The legendary beauty of Sri Lanka
Throughout the centuries the teardrop-shaped island hanging off the southern tip of India has been celebrated by many names. Known as Taprobane during the time of Alexander the Great, the first travellers from China called it ‘the land without sorrow’. Known in Pāli as Tambapanni or ‘copper leaf island’, it has been called Simundu, Sala-Diva, and Serendip, which is derived from Sanskrit for ‘island in the cosmos’. Seafarers from Europe called it Ceilao, Zeilan and Ceylon. But to the majority of its inhabitants, it is reverently known as Sri Lanka or Resplendent Island.
The Resplendent Island immerses you in a world of glistening palms, emerald waters and shadowy jungles, with air perfumed by temple flowers, spices and coconut oil. Forests of teak, eucalyptus, rubber and jak trees give way to fields of rice, pineapples, tobacco and sugarcane. You encounter bare-chested men in multi-hued sarongs, women in saris all colours of the rainbow, laughing children burnt brown by the sun and bicycles and bullock carts on the roads. Buddhist monks swathed in robes of saffron and yellow wander peacefully through the countryside and elephants guided by their diminutive mahouts amble majestically along the back roads carrying logs or bundles of sugar cane.
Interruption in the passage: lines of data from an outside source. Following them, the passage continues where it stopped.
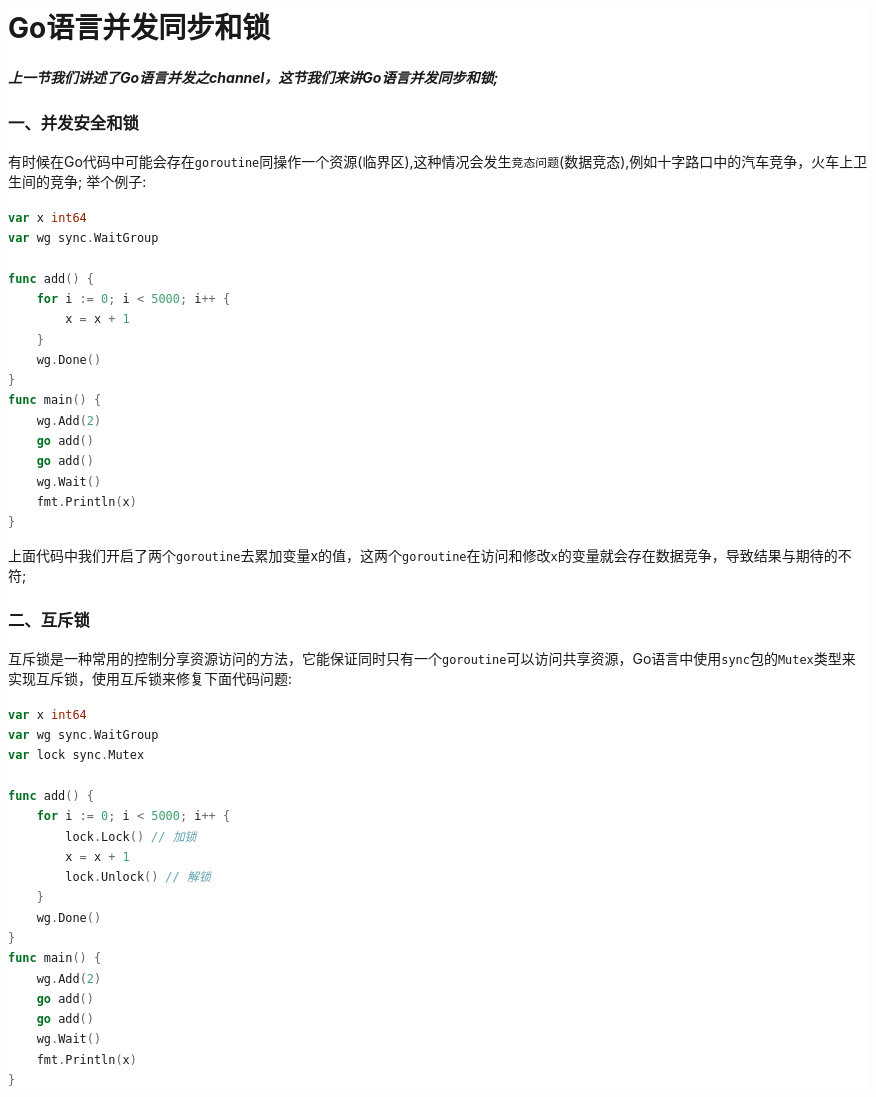 # Go语言并发同步和锁

##### 上一节我们讲述了Go语言并发之channel，这节我们来讲Go语言并发同步和锁;

### 一、并发安全和锁

有时候在Go代码中可能会存在`goroutine`同操作一个资源(临界区),这种情况会发生`竞态问题`(数据竞态),例如十字路口中的汽车竞争，火车上卫生间的竞争;
举个例子:

```go
var x int64
var wg sync.WaitGroup

func add() {
	for i := 0; i < 5000; i++ {
		x = x + 1
	}
	wg.Done()
}
func main() {
	wg.Add(2)
	go add()
	go add()
	wg.Wait()
	fmt.Println(x)
}
```
上面代码中我们开启了两个`goroutine`去累加变量x的值，这两个`goroutine`在访问和修改`x`的变量就会存在数据竞争，导致结果与期待的不符;

### 二、互斥锁

互斥锁是一种常用的控制分享资源访问的方法，它能保证同时只有一个`goroutine`可以访问共享资源，Go语言中使用`sync`包的`Mutex`类型来实现互斥锁，使用互斥锁来修复下面代码问题:

```go
var x int64
var wg sync.WaitGroup
var lock sync.Mutex

func add() {
	for i := 0; i < 5000; i++ {
		lock.Lock() // 加锁
		x = x + 1
		lock.Unlock() // 解锁
	}
	wg.Done()
}
func main() {
	wg.Add(2)
	go add()
	go add()
	wg.Wait()
	fmt.Println(x)
}
```
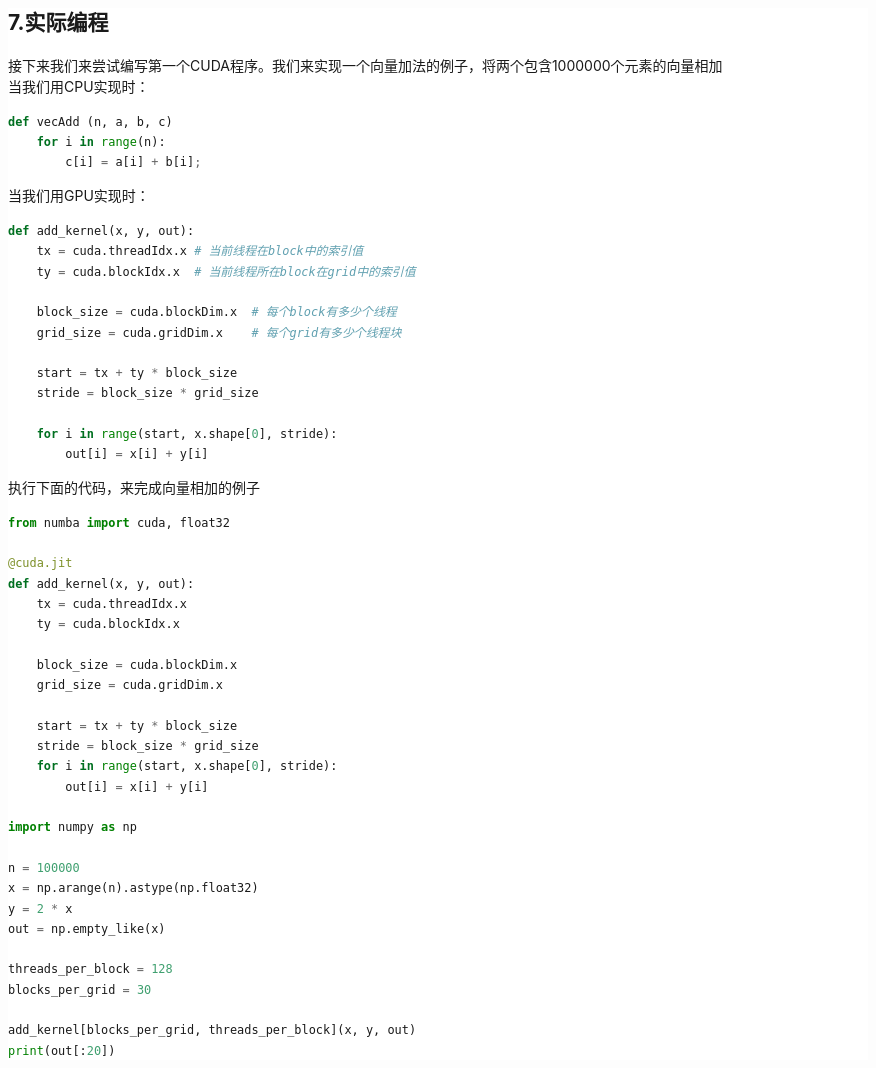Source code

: ## 7.实际编程 
接下来我们来尝试编写第一个CUDA程序。我们来实现一个向量加法的例子，将两个包含1000000个元素的向量相加  
当我们用CPU实现时：
```Python
def vecAdd (n, a, b, c)
    for i in range(n):    
        c[i] = a[i] + b[i];
```
当我们用GPU实现时：
```Python
def add_kernel(x, y, out):
    tx = cuda.threadIdx.x # 当前线程在block中的索引值
    ty = cuda.blockIdx.x  # 当前线程所在block在grid中的索引值

    block_size = cuda.blockDim.x  # 每个block有多少个线程
    grid_size = cuda.gridDim.x    # 每个grid有多少个线程块
    
    start = tx + ty * block_size
    stride = block_size * grid_size
    
    for i in range(start, x.shape[0], stride):
        out[i] = x[i] + y[i]
```

执行下面的代码，来完成向量相加的例子

```Python
from numba import cuda, float32

@cuda.jit
def add_kernel(x, y, out):
    tx = cuda.threadIdx.x 
    ty = cuda.blockIdx.x  

    block_size = cuda.blockDim.x  
    grid_size = cuda.gridDim.x    
    
    start = tx + ty * block_size
    stride = block_size * grid_size
    for i in range(start, x.shape[0], stride):
        out[i] = x[i] + y[i]

import numpy as np

n = 100000
x = np.arange(n).astype(np.float32)
y = 2 * x
out = np.empty_like(x)

threads_per_block = 128
blocks_per_grid = 30

add_kernel[blocks_per_grid, threads_per_block](x, y, out)
print(out[:20])
```
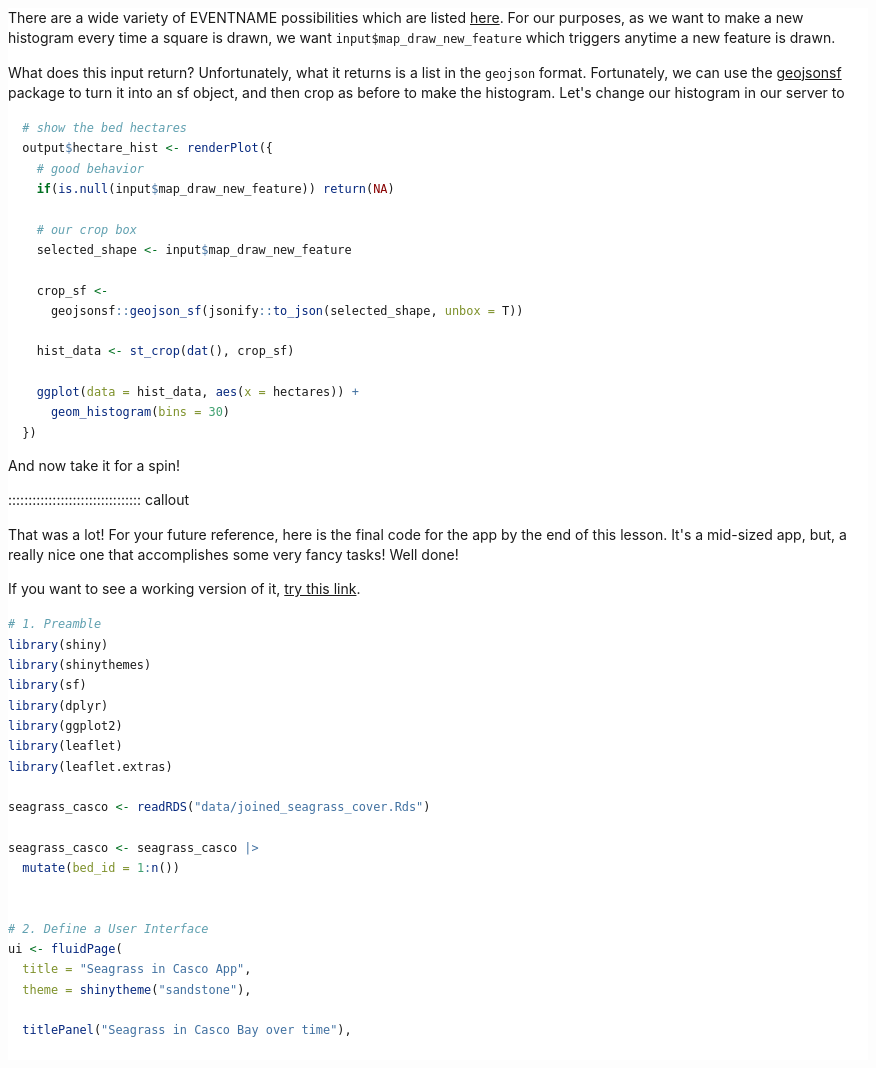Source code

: There are a wide variety of EVENTNAME possibilities which are listed [here](https://github.com/bhaskarvk/leaflet.extras/blob/f133b64c6148414e64cd12cf54814746e7261d99/inst/examples/shiny/draw-events/app.R#L28). For our 
purposes, as we want to make a new histogram every time a square is drawn, 
we want `input$map_draw_new_feature` which triggers anytime a new feature
is drawn.

What does this input return? Unfortunately, what it returns is a list in the
`geojson` format. Fortunately, we can use the [geojsonsf](https://cran.r-project.org/web/packages/geojsonsf/index.html) package to turn
it into an sf object, and then crop as before to make the histogram. Let's 
change our histogram in our server to


```r
  # show the bed hectares
  output$hectare_hist <- renderPlot({
    # good behavior
    if(is.null(input$map_draw_new_feature)) return(NA)
    
    # our crop box
    selected_shape <- input$map_draw_new_feature
    
    crop_sf <- 
      geojsonsf::geojson_sf(jsonify::to_json(selected_shape, unbox = T))

    hist_data <- st_crop(dat(), crop_sf)

    ggplot(data = hist_data, aes(x = hectares)) +
      geom_histogram(bins = 30)
  })
```

And now take it for a spin!

::::::::::::::::::::::::::::::::: callout

That was a lot! For your future reference, here is the final code for the
app by the end of this lesson. It's a mid-sized app, but, a really nice
one that accomplishes some very fancy tasks! Well done!

If you want to see a working version of it, [try this link](https://shiny.umb.edu/shiny/users/jarrett.byrnes/casco_seagrass/).


```r
# 1. Preamble
library(shiny)
library(shinythemes)
library(sf)
library(dplyr)
library(ggplot2)
library(leaflet)
library(leaflet.extras)

seagrass_casco <- readRDS("data/joined_seagrass_cover.Rds")

seagrass_casco <- seagrass_casco |>
  mutate(bed_id = 1:n())


# 2. Define a User Interface
ui <- fluidPage(
  title = "Seagrass in Casco App",
  theme = shinytheme("sandstone"),
  
  titlePanel("Seagrass in Casco Bay over time"),
  
```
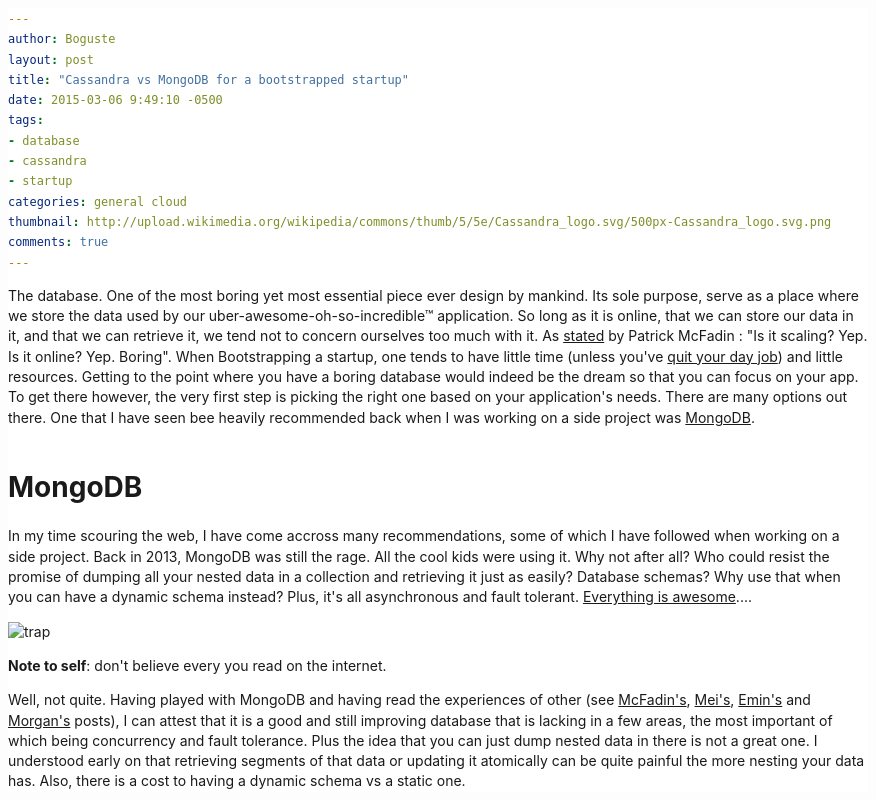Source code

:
 ```yaml
---
author: Boguste
layout: post
title: "Cassandra vs MongoDB for a bootstrapped startup"
date: 2015-03-06 9:49:10 -0500
tags:
- database
- cassandra
- startup
categories: general cloud
thumbnail: http://upload.wikimedia.org/wikipedia/commons/thumb/5/5e/Cassandra_logo.svg/500px-Cassandra_logo.svg.png
comments: true
---
```


The database. One of the most boring yet most essential piece ever design by mankind. Its sole purpose, serve as a place where we store the data used by our uber-awesome-oh-so-incredible™ application. So long as it is online, that we can store our data in it, and that we can retrieve it, we tend not to concern ourselves too much with it. As [stated](http://planetcassandra.org/blog/mongodb-this-is-not-the-database-you-are-looking-for/) by Patrick McFadin : "Is it scaling? Yep. Is it online? Yep. Boring". When Bootstrapping a startup, one tends to have little time (unless you've [quit your day job](http://www.forbes.com/sites/shawnoconnor/2013/07/02/step-5-for-a-successful-startup-dont-quit-your-day-job/)) and little resources. Getting to the point where you have a boring database would indeed be the dream so that you can focus on your app. To get there however, the very first step is picking the right one based on your application's needs. There are many options out there. One that I have seen bee heavily recommended back when I was working on a side project was [MongoDB](http://www.mongodb.org/).

# MongoDB

In my time scouring the web, I have come accross many recommendations, some of which I have followed when working on a side project. Back in 2013, MongoDB was still the rage. All the cool kids were using it. Why not after all? Who could resist the promise of dumping all your nested data in a collection and retrieving it just as easily? Database schemas? Why use that when you can have a dynamic schema instead? Plus, it's all asynchronous and fault tolerant. [Everything is awesome](https://www.youtube.com/watch?v=StTqXEQ2l-Y)....

<img src="http://cdn.meme.am/instances/500x/59835196.jpg" alt="trap" width="70%">

**Note to self**: don't believe every you read on the internet.

Well, not quite. Having played with MongoDB and having read the experiences of other (see [McFadin's](http://planetcassandra.org/blog/mongodb-this-is-not-the-database-you-are-looking-for/), [Mei's](http://www.sarahmei.com/blog/2013/11/11/why-you-should-never-use-mongodb/), [Emin's](http://hackingdistributed.com/2013/01/29/mongo-ft/) and [Morgan's](https://blog.compose.io/the-coming-of-the-mongodb-document-locks/) posts), I can attest that it is a good and still improving database that is lacking in a few areas, the most important of which being concurrency and fault tolerance. Plus the idea that you can just dump nested data in there is not a great one. I understood early on that retrieving segments of that data or updating it atomically can be quite painful the more nesting your data has. Also, there is a cost to having a dynamic schema vs a static one.
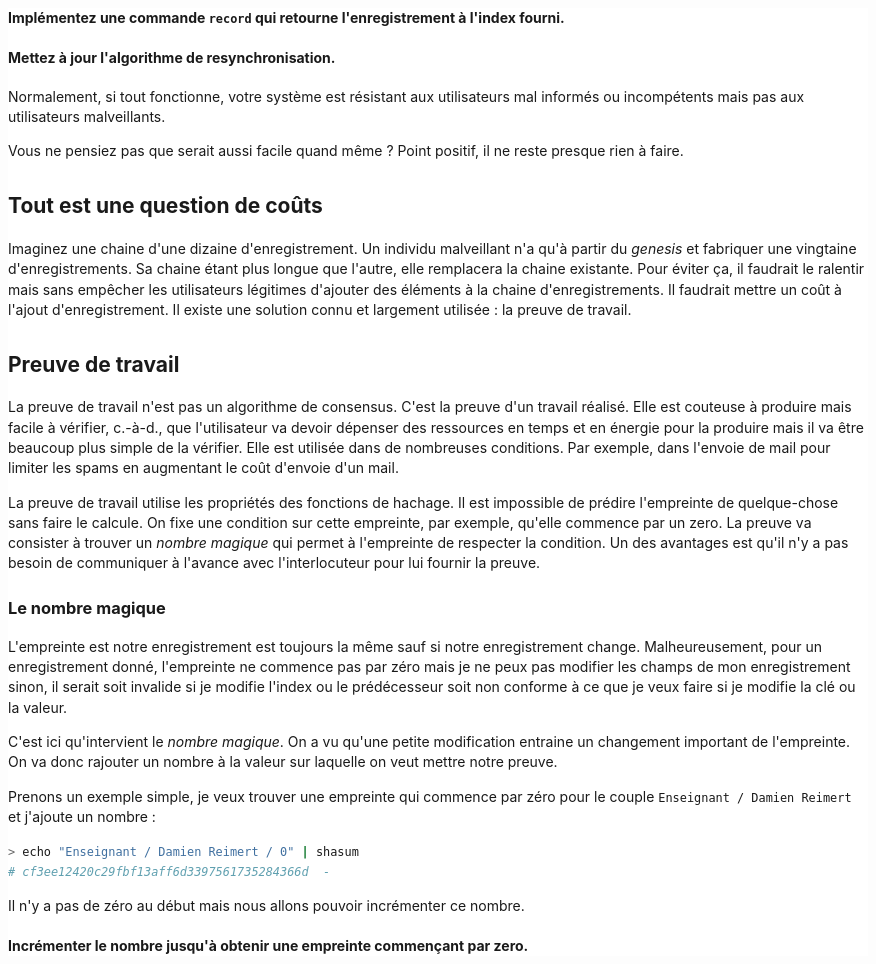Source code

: #### Implémentez une commande `record` qui retourne l'enregistrement à l'index fourni.

#### Mettez à jour l'algorithme de resynchronisation.

Normalement, si tout fonctionne, votre système est résistant aux utilisateurs mal informés ou incompétents mais pas aux utilisateurs malveillants.

Vous ne pensiez pas que serait aussi facile quand même ? Point positif, il ne reste presque rien à faire.

## Tout est une question de coûts

Imaginez une chaine d'une dizaine d'enregistrement. Un individu malveillant n'a qu'à partir du *genesis* et fabriquer une vingtaine d'enregistrements. Sa chaine étant plus longue que l'autre, elle remplacera la chaine existante. Pour éviter ça, il faudrait le ralentir mais sans empêcher les utilisateurs légitimes d'ajouter des éléments à la chaine d'enregistrements. Il faudrait mettre un coût à l'ajout d'enregistrement. Il existe une solution connu et largement utilisée : la preuve de travail.

## Preuve de travail

La preuve de travail n'est pas un algorithme de consensus. C'est la preuve d'un travail réalisé. Elle est couteuse à produire mais facile à vérifier, c.-à-d., que l'utilisateur va devoir dépenser des ressources en temps et en énergie pour la produire mais il va être beaucoup plus simple de la vérifier. Elle est utilisée dans de nombreuses conditions. Par exemple, dans l'envoie de mail pour limiter les spams en augmentant le coût d'envoie d'un mail.

La preuve de travail utilise les propriétés des fonctions de hachage. Il est impossible de prédire l'empreinte de quelque-chose sans faire le calcule. On fixe une condition sur cette empreinte, par exemple, qu'elle commence par un zero. La preuve va consister à trouver un *nombre magique* qui permet à l'empreinte de respecter la condition. Un des avantages est qu'il n'y a pas besoin de communiquer à l'avance avec l'interlocuteur pour lui fournir la preuve.

### Le nombre magique

L'empreinte est notre enregistrement est toujours la même sauf si notre enregistrement change. Malheureusement, pour un enregistrement donné, l'empreinte ne commence pas par zéro mais je ne peux pas modifier les champs de mon enregistrement sinon, il serait soit invalide si je modifie l'index ou le prédécesseur soit non conforme à ce que je veux faire si je modifie la clé ou la valeur.

C'est ici qu'intervient le *nombre magique*. On a vu qu'une petite modification entraine un changement important de l'empreinte. On va donc rajouter un nombre à la valeur sur laquelle on veut mettre notre preuve.

Prenons un exemple simple, je veux trouver une empreinte qui commence par zéro pour le couple `Enseignant / Damien Reimert` et j'ajoute un nombre :

```Bash
> echo "Enseignant / Damien Reimert / 0" | shasum
# cf3ee12420c29fbf13aff6d3397561735284366d  -
```

Il n'y a pas de zéro au début mais nous allons pouvoir incrémenter ce nombre.

#### Incrémenter le nombre jusqu'à obtenir une empreinte commençant par zero.
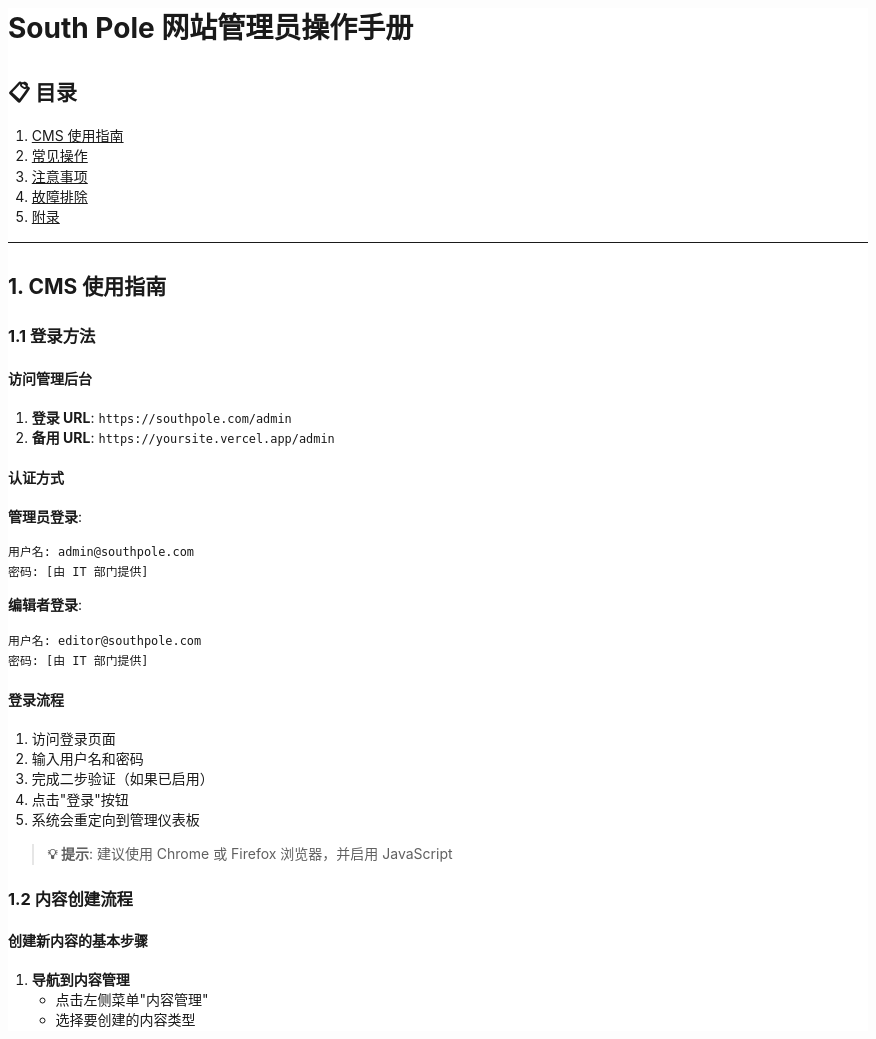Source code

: # South Pole 网站管理员操作手册

## 📋 目录

1. [CMS 使用指南](#1-cms-使用指南)
2. [常见操作](#2-常见操作)
3. [注意事项](#3-注意事项)
4. [故障排除](#4-故障排除)
5. [附录](#5-附录)

---

## 1. CMS 使用指南

### 1.1 登录方法

#### 访问管理后台

1. **登录 URL**: `https://southpole.com/admin`
2. **备用 URL**: `https://yoursite.vercel.app/admin`

#### 认证方式

**管理员登录**:
```
用户名: admin@southpole.com
密码: [由 IT 部门提供]
```

**编辑者登录**:
```
用户名: editor@southpole.com
密码: [由 IT 部门提供]
```

#### 登录流程

1. 访问登录页面
2. 输入用户名和密码
3. 完成二步验证（如果已启用）
4. 点击"登录"按钮
5. 系统会重定向到管理仪表板

> **💡 提示**: 建议使用 Chrome 或 Firefox 浏览器，并启用 JavaScript

### 1.2 内容创建流程

#### 创建新内容的基本步骤

1. **导航到内容管理**
   - 点击左侧菜单"内容管理"
   - 选择要创建的内容类型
With a history going back over 3000 years, the country holds some of world’s most ancient cities, their once glorious palaces, temples, monasteries, hospitals and theaters intricately carved and modeled out of stone, having laid abandoned and forgotten for centuries amidst the ever encroaching jungles. Eight cultural and natural locations in Sri Lanka are now listed as World Heritage sites.
As Arthur C. Clarke, a long-time resident of the island once described Sri Lanka. ‘And always it is the same; the slender palm trees leaning over the white sand, the warm sun sparkling on the waves as they break on the inshore reef, the outrigger fishing boats drawn up high on the beach. This alone is real; the rest is but a dream from which I shall presently awake.’